Transfer learning with Eulidean loss in the final

2019-08-21 23:59发布

问题:

Greatly appreciate it if someone could help me out here:

I'm trying to do some transfer learning on a regression task --- my inputs are 200X200 RGB images and my prediction output/label is a set of real values (let's say, within [0,10], though scaling is not a big deal here...?) --- on top of InceptionV3 architecture. Here are my functions that take a pretrained Inception model, remove the last layer and add a new layer for transfer learning...

"""
Transfer learning functions
"""
IM_WIDTH, IM_HEIGHT = 299, 299 #fixed size for InceptionV3
NB_EPOCHS = 3
BAT_SIZE = 32
FC_SIZE = 1024
NB_IV3_LAYERS_TO_FREEZE = 172

def eucl_dist(inputs):
    x, y = inputs
    return ((x - y)**2).sum(axis=-1)

def add_new_last_continuous_layer(base_model):
  """Add last layer to the convnet
  Args:
    base_model: keras model excluding top, for instance:
    base_model = InceptionV3(weights='imagenet',include_top=False)
  Returns:
    new keras model with last layer
  """
  x = base_model.output
  x = GlobalAveragePooling2D()(x)
  x = Dense(FC_SIZE, activation='relu')(x) 
  predictions = Lambda(eucl_dist, output_shape=(1,))(x)
  model = Model(input=base_model.input, output=predictions)
  return model

def setup_to_transfer_learn_continuous(model, base_model):
  """Freeze all layers and compile the model"""
  for layer in base_model.layers:
    layer.trainable = False
  model.compile(optimizer='rmsprop',    
            loss= 'eucl_dist',
            metrics=['accuracy'])

Here are my implementations:

base_model = InceptionV3(weights = "imagenet", 
include_top=False, input_shape=(3,200,200))
model0 = add_new_last_continuous_layer(base_model)
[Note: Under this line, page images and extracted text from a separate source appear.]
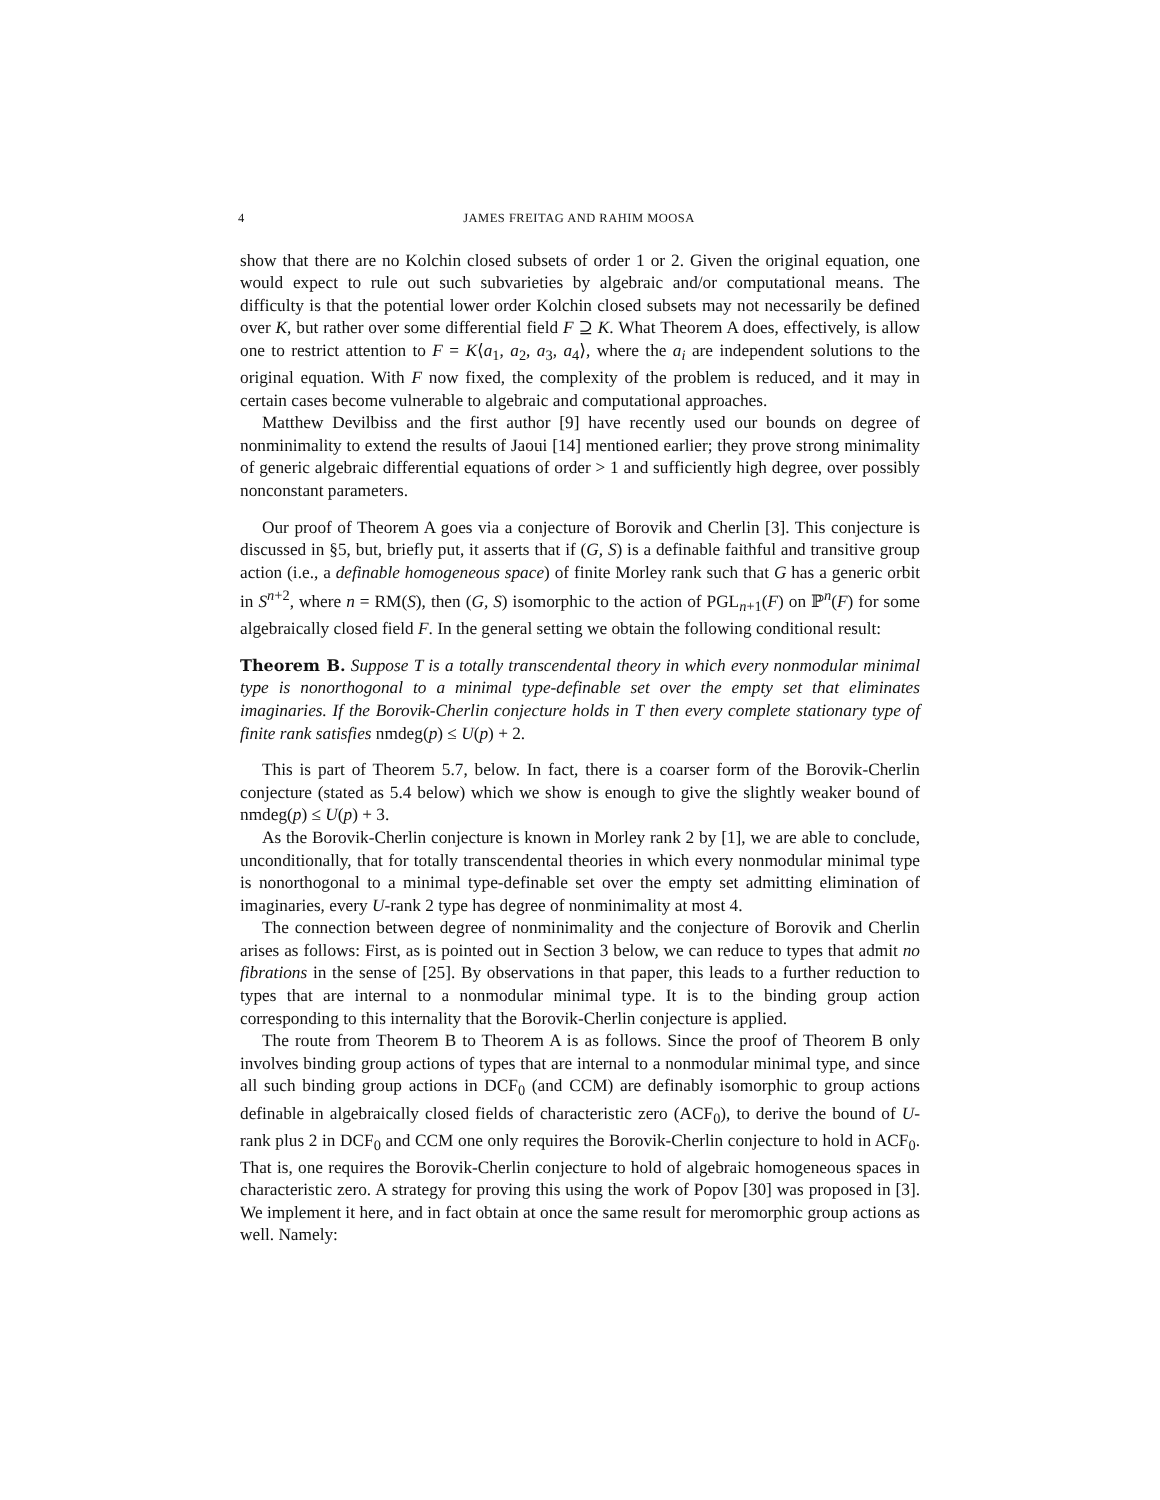4 JAMES FREITAG AND RAHIM MOOSA
show that there are no Kolchin closed subsets of order 1 or 2. Given the original equation, one would expect to rule out such subvarieties by algebraic and/or computational means. The difficulty is that the potential lower order Kolchin closed subsets may not necessarily be defined over K, but rather over some differential field F ⊇ K. What Theorem A does, effectively, is allow one to restrict attention to F = K⟨a<sub>1</sub>, a<sub>2</sub>, a<sub>3</sub>, a<sub>4</sub>⟩, where the a<sub>i</sub> are independent solutions to the original equation. With F now fixed, the complexity of the problem is reduced, and it may in certain cases become vulnerable to algebraic and computational approaches.
Matthew Devilbiss and the first author [9] have recently used our bounds on degree of nonminimality to extend the results of Jaoui [14] mentioned earlier; they prove strong minimality of generic algebraic differential equations of order > 1 and sufficiently high degree, over possibly nonconstant parameters.
Our proof of Theorem A goes via a conjecture of Borovik and Cherlin [3]. This conjecture is discussed in §5, but, briefly put, it asserts that if (G, S) is a definable faithful and transitive group action (i.e., a definable homogeneous space) of finite Morley rank such that G has a generic orbit in S<sup>n+2</sup>, where n = RM(S), then (G, S) isomorphic to the action of PGL<sub>n+1</sub>(F) on ℙ<sup>n</sup>(F) for some algebraically closed field F. In the general setting we obtain the following conditional result:
Theorem B. Suppose T is a totally transcendental theory in which every nonmodular minimal type is nonorthogonal to a minimal type-definable set over the empty set that eliminates imaginaries. If the Borovik-Cherlin conjecture holds in T then every complete stationary type of finite rank satisfies nmdeg(p) ≤ U(p) + 2.
This is part of Theorem 5.7, below. In fact, there is a coarser form of the Borovik-Cherlin conjecture (stated as 5.4 below) which we show is enough to give the slightly weaker bound of nmdeg(p) ≤ U(p) + 3.
As the Borovik-Cherlin conjecture is known in Morley rank 2 by [1], we are able to conclude, unconditionally, that for totally transcendental theories in which every nonmodular minimal type is nonorthogonal to a minimal type-definable set over the empty set admitting elimination of imaginaries, every U-rank 2 type has degree of nonminimality at most 4.
The connection between degree of nonminimality and the conjecture of Borovik and Cherlin arises as follows: First, as is pointed out in Section 3 below, we can reduce to types that admit no fibrations in the sense of [25]. By observations in that paper, this leads to a further reduction to types that are internal to a nonmodular minimal type. It is to the binding group action corresponding to this internality that the Borovik-Cherlin conjecture is applied.
The route from Theorem B to Theorem A is as follows. Since the proof of Theorem B only involves binding group actions of types that are internal to a nonmodular minimal type, and since all such binding group actions in DCF<sub>0</sub> (and CCM) are definably isomorphic to group actions definable in algebraically closed fields of characteristic zero (ACF<sub>0</sub>), to derive the bound of U-rank plus 2 in DCF<sub>0</sub> and CCM one only requires the Borovik-Cherlin conjecture to hold in ACF<sub>0</sub>. That is, one requires the Borovik-Cherlin conjecture to hold of algebraic homogeneous spaces in characteristic zero. A strategy for proving this using the work of Popov [30] was proposed in [3]. We implement it here, and in fact obtain at once the same result for meromorphic group actions as well. Namely:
setup_to_transfer_learn_continuous(model0, base_model)

history=model0.fit(train_x, train_y, validation_data = (test_x, test_y), nb_epoch=epochs, batch_size=32)
scores = model0.evaluate(test_x, test_y, verbose = 0)
features = model0.predict(X_train)

where train_x is a (168435, 3, 200, 200) numpy array and train_y is a (168435,) numpy array. The same goes for test_x and test_y except the number of observations is 42509.

I got the TypeError: Tensor object is not iterable bug which occurred at predictions = Lambda(eucl_dist, output_shape=(1,))(x)'' when going through theadd_new_last_continuous_layer()`` function. Could you anyone kindly give me some guidance to get around that and what the problem is? Greatly appreciated and happy holidays!